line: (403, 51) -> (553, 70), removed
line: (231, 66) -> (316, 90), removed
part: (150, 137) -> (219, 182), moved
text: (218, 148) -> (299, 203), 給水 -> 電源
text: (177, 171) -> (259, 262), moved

***

= Description of the task =
The answer should be the full listing, repeated without any change.

= Reply =
line: (403, 51) -> (553, 70), removed
line: (231, 66) -> (316, 90), removed
part: (150, 137) -> (219, 182), moved
text: (218, 148) -> (299, 203), 給水 -> 電源
text: (177, 171) -> (259, 262), moved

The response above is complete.